When in discussion with fans of Twin Peaks, the second season is often regarded as where the show goes downhill. I’ve even heard some say that they wish there had never been a second season; even David Lynch has expressed his outright disappointment and dislike of it. However, it is undeniably here to stay. If you ask me, however, the second season presents something of a conundrum. On one side, you have the studios having pressured David Lynch and Mark Frost into revealing the identity of Laura Palmer’s killer, which I won’t reveal here for the sake of spoilers. The first 9 episodes or so of Season 2 are thus brilliant; Twin Peaks is at its best, after all, when dealing with Laura Palmer. However, not long after this storyline is seemingly wrapped up, or at least treated as such, the show loses focus. It becomes too silly, follows relatively aimless story threads, before finally clinging onto a storyline that eventually brings it back to the story that matters most: that of the mythology of Twin Peaks, and the mysterious supernatural forces which also had a lot to do with the death of Laura Palmer. The second season starts off with some of the best television you will ever see, culminating in the conclusion of a storyline that is shocking, genuinely horrifying and disturbing, but deeply heartbreaking. Then the show loses focus enough that it drags the season’s quality down considerably.

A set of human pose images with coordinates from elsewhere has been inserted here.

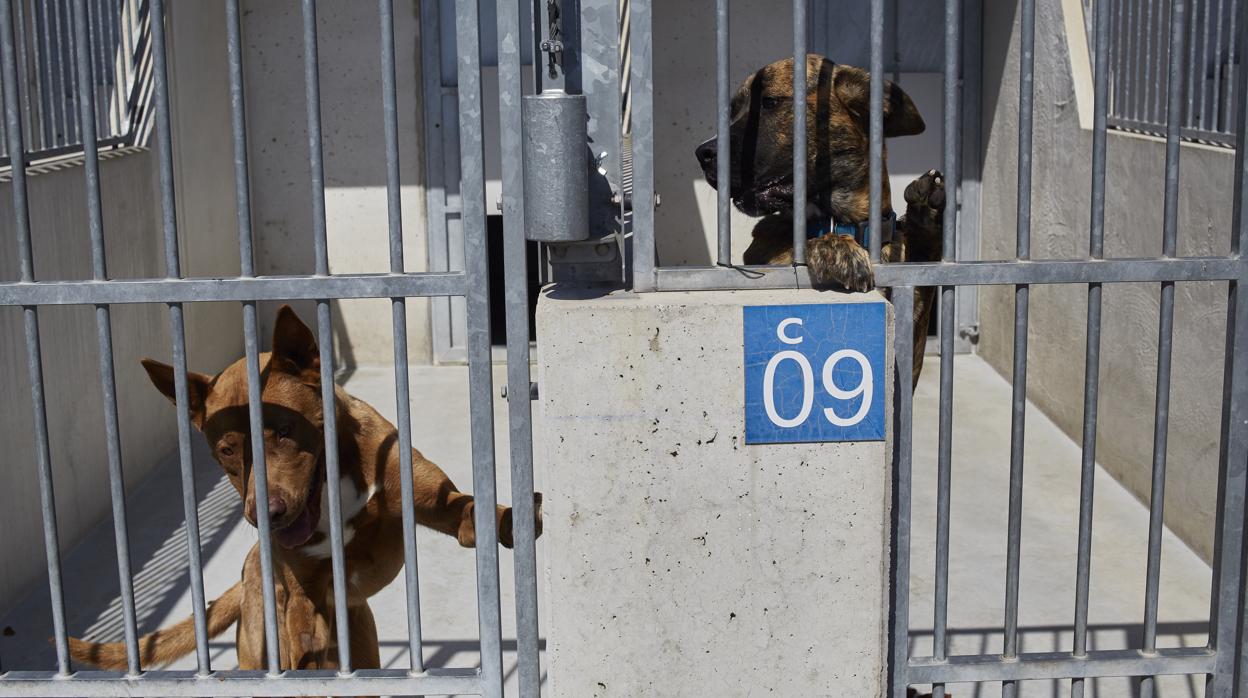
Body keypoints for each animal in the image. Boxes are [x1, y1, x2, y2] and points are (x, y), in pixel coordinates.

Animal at [65, 308, 539, 674]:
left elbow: (469, 511)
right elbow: (305, 637)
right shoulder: (302, 595)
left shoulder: (427, 499)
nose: (264, 515)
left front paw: (518, 517)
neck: (334, 487)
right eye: (226, 451)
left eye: (285, 430)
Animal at [693, 55, 943, 387]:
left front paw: (925, 217)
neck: (848, 222)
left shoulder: (910, 351)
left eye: (769, 102)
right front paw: (836, 247)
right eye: (733, 111)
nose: (702, 153)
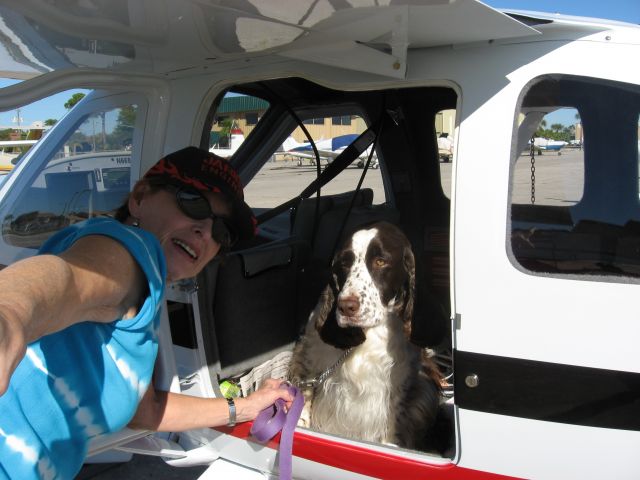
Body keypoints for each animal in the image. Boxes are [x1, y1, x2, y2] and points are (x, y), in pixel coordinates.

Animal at [290, 221, 440, 450]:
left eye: (380, 261)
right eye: (344, 264)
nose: (346, 307)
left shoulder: (398, 383)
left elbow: (392, 420)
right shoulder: (309, 361)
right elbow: (303, 400)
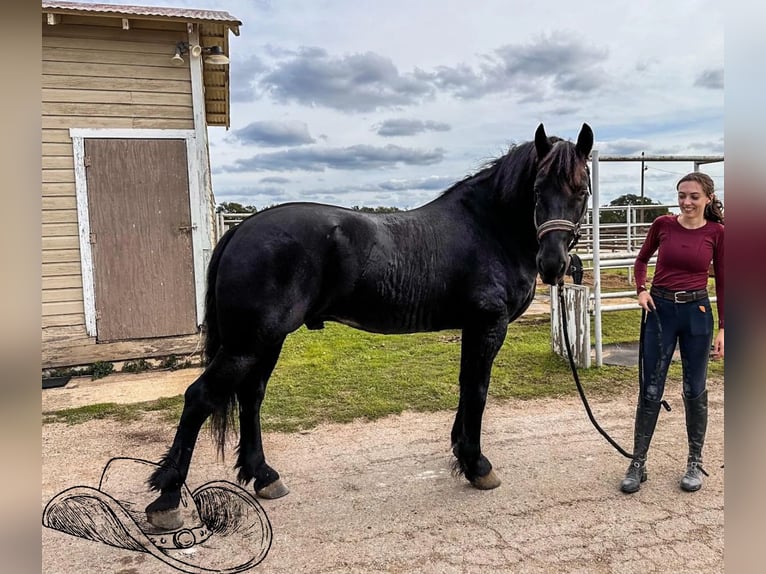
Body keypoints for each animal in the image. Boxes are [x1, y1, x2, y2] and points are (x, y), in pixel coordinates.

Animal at [145, 123, 594, 529]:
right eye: (537, 189)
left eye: (581, 190)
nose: (553, 264)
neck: (487, 228)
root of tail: (241, 230)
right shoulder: (487, 325)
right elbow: (478, 391)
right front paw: (478, 465)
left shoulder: (473, 328)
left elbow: (467, 388)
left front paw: (461, 453)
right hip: (248, 343)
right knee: (200, 398)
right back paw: (167, 500)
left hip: (265, 341)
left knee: (251, 396)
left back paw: (264, 476)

And then David Lynch returns to the season, his presence having been noticeably absent for a large portion of it, and sticks the landing. The last couple of episodes of Season 2 are beautiful, emotional, hilarious not in a cheap way but in that uniquely Lynchian way, and also confounding. As I said above: this is David Lynch, after all. Without spoilers, all that can be said of the conclusion of Twin Peaks’s second season is that it leaves you with more questions than answers, and is both frustrating and uncommonly brilliant.
The way the show maneuvers itself across the first two seasons is unlike almost anything I’ve seen. More often than not, there is very little visual style to separate it from other shows of the time, other than, perhaps, a sense of efficiency. Its characters and atmosphere are what set it apart. But at times you can feel David Lynch take the reigns, and the show departs from any grounded sense of normality. The great writer David Foster Wallace once described the term “Lynchian,” defining it, essentially, as when the totally mundane combines with the macabre, only to reveal that the macabre, the darkness, has always existed within the mundane. In the second season, we are witness to a murder mystery going down the rabbit-hole, as Agent Dale Cooper–who I believe may be TV’s and cinema’s most memorable and wonderful protagonist–follows the question of “Who killed Laura Palmer?” beyond this world, beyond life and death, revealing the eternal struggle between the forces of good and the forces of evil behind our limited, mundane reality. And it is as awe-inspiring as it is terrifying. Only in the hands of such a show, of such creators as Mark Frost and David Lynch, could we go, over the course of mere scenes, from the tragic but progressing investigation into a woman’s brutal murder, to a timeless, menacing, mysterious place where a dwarf dressed in red dances and talks backward, where spirits inhabit human hosts, where one chants out between two worlds, ‘Fire Walk with Me.’ And only in Twin Peaks could you mention such characters as FBI Special Agent Dale Cooper, Sheriff Harry Truman, and the beloved Log Lady, in the same sentence as you could discuss characters such as The Little Man from Another Place, the Giant, or BOB.
But I digress.
We will reserve a discussion of Twin Peaks: The Return, for another post, coming soon. Suffice to say, Twin Peaks’s transformation from what seemed at first to be a much simpler murder mystery into something profoundly surreal and otherworldly, for lack of a better term, is a transformation that has taken us places we may never have expected, but which we enter with smiles on our faces–smiles and screams, of course, but smiles nonetheless.